Ireland's political leaders are scrambling to find allies to form a new government after one of the most indecisive general election outcomes of recent times.
With just a clutch of seats to be decided, the two main political parties are coming under intense pressure to forge an unprecedented alliance as confusion reigns about the way forward.
A seismic split in the general election vote has thrust bitter enemies Fine Gael and Fianna Fail into a bout of soul-searching as to whether they can bury their age-old enmity to restore stability to the country.
Taoiseach Enda Kenny is to meet his party leadership while Fianna Fail chief Micheal Martin will open talks this week with his own stalwarts about their limited options.
Fractures have already opened within both parties, civil war-era adversaries who have swapped power for decades, about a widely-forecast "grand coalition".
Counting continues today, under Ireland's complex and lengthy proportional representation system, for a small number of final seats yet to be decided.
Recounts have also been ordered in a handful of constituencies.
Fine Gael looks set to be the largest party despite suffering humiliating losses after five years in power implementing austerity, taking a narrow lead over arch-rival Fianna Fail.
Outgoing junior coalition partner Labour has taken a drubbing with a number of its ministers being ejected, although party leader Joan Burton and deputy leader Alan Kelly won fights to retain their seats.
Ms Burton said she did not see her party in the next government.
Sinn Fein has further increased its vote south of the Irish border, making it the third largest.
The party said it would not prop up either of the two traditional parties.
With a large section of the electorate backing smaller parties and independents, the make-up of a new government remains in doubt, if an administration can be formed at all.

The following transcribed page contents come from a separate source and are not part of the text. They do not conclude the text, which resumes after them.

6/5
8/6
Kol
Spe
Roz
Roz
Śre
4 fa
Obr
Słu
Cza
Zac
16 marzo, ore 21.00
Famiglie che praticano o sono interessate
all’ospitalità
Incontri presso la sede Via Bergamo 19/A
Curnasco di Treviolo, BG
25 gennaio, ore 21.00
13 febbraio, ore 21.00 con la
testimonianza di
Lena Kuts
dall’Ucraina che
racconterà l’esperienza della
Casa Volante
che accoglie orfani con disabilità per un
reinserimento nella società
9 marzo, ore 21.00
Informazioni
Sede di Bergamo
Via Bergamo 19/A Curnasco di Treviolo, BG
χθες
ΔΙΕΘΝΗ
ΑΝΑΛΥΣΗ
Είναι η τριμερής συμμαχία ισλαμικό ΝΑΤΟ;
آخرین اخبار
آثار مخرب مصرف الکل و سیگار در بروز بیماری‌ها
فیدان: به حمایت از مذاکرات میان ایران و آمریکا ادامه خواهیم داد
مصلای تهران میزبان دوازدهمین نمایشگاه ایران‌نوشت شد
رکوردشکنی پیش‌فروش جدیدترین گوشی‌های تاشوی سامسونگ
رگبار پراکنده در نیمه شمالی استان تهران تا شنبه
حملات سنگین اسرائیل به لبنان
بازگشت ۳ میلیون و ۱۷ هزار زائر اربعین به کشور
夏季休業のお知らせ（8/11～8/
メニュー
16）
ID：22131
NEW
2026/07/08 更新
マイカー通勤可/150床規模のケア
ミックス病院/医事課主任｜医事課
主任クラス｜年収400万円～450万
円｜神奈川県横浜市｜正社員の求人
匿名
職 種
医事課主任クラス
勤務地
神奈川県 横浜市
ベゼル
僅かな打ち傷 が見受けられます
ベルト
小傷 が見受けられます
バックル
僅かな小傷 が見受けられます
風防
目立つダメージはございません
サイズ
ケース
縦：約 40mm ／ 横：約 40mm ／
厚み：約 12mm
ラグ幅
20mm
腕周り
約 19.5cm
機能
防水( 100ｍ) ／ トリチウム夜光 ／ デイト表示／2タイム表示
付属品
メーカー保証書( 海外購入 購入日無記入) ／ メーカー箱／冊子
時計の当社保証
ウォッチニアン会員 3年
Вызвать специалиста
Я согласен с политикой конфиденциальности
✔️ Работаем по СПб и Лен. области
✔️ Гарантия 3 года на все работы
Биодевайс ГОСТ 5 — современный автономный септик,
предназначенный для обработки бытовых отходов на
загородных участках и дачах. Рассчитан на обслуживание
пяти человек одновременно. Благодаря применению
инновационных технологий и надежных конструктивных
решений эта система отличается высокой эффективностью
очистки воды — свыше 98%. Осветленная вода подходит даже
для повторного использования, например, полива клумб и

Among the battered coalition's biggest casualties were Fine Gael's deputy leader and former health minister James Reilly, the party's former justice minister Alan Shatter and Labour's communications minister Alan White.
Such is the uncertainty, senior political figures have talked openly about a new political system, citing continental European-style consensual arrangements or even a power-sharing executive similar to Northern Ireland.